[Dataset entries]
▶

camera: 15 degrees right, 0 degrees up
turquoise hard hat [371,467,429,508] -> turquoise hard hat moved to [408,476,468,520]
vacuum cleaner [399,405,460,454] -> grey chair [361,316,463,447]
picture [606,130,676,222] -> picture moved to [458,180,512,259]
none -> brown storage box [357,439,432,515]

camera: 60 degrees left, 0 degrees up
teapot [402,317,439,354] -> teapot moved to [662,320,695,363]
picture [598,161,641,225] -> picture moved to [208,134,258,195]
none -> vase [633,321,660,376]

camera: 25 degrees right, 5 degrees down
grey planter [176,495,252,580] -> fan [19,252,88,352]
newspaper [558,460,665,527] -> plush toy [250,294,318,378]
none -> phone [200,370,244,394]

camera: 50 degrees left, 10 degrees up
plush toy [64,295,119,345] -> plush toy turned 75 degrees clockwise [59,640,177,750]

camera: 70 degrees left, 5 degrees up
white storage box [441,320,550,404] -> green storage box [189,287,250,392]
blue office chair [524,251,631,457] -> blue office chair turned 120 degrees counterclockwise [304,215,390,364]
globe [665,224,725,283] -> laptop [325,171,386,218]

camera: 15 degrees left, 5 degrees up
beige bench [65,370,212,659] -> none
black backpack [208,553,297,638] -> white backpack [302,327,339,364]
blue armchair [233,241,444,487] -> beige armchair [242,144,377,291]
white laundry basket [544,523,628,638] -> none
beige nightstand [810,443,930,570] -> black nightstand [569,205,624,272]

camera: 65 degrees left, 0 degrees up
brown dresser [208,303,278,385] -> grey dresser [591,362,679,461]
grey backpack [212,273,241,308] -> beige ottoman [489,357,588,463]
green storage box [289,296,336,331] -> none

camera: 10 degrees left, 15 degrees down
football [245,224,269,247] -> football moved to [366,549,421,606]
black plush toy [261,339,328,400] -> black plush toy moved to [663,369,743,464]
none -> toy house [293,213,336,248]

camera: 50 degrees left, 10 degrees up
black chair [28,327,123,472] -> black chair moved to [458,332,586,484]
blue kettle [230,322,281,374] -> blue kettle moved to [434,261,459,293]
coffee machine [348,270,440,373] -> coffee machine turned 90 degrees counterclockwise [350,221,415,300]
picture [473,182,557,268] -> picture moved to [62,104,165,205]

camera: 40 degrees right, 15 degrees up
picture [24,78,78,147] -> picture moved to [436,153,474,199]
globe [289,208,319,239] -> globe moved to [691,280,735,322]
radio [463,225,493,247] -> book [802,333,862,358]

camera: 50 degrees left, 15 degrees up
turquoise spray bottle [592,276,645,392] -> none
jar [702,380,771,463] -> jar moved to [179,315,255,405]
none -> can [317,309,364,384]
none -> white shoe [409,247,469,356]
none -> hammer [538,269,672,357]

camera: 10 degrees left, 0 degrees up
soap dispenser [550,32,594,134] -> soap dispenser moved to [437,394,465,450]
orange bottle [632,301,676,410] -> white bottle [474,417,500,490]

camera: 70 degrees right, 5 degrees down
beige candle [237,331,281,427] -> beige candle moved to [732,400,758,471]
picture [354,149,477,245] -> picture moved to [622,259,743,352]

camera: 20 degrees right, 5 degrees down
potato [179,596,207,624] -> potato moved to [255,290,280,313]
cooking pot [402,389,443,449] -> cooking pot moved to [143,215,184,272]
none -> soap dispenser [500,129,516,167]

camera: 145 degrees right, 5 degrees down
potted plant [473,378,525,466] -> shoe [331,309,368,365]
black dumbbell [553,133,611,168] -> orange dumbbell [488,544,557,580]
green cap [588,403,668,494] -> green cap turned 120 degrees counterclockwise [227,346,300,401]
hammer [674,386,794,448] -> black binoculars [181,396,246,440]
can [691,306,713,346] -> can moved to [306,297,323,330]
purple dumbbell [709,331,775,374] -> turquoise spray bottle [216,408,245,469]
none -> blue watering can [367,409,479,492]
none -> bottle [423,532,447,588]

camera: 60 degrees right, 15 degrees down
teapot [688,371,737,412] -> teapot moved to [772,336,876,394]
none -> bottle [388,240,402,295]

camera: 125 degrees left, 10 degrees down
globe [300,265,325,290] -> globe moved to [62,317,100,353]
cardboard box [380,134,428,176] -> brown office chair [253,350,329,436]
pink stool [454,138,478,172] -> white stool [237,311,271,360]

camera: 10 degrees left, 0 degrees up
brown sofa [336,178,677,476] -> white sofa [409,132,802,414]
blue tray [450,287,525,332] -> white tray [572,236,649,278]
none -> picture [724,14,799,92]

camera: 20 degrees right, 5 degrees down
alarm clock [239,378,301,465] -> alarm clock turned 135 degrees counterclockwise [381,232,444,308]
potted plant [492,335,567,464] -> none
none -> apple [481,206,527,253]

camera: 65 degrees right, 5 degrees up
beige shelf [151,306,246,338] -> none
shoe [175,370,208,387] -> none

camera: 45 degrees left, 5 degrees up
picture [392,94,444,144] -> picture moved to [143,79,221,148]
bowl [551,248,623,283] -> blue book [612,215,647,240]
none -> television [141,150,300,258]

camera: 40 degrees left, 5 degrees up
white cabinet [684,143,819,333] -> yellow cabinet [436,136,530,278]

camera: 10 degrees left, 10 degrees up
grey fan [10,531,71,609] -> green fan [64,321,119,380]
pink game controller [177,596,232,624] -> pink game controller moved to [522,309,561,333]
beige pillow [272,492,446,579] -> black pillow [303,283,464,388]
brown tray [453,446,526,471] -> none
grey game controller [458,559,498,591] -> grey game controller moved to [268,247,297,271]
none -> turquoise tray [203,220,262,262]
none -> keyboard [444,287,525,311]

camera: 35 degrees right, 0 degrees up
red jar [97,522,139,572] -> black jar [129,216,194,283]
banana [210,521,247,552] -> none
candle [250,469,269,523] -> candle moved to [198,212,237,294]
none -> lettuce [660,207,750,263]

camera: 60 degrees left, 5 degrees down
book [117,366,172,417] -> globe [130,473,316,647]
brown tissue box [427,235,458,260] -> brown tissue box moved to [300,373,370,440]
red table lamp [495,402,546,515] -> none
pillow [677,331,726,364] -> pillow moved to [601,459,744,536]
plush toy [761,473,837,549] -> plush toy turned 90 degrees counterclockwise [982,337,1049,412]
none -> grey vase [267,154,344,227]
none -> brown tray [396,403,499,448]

◀

**WHAT YOU ARE ASKED TO DO**. Taking the records above as input, show every line in which the word "bottle" is present.

**OUTPUT FOR THIS TASK**.
turquoise spray bottle [592,276,645,392] -> none
orange bottle [632,301,676,410] -> white bottle [474,417,500,490]
purple dumbbell [709,331,775,374] -> turquoise spray bottle [216,408,245,469]
none -> bottle [423,532,447,588]
none -> bottle [388,240,402,295]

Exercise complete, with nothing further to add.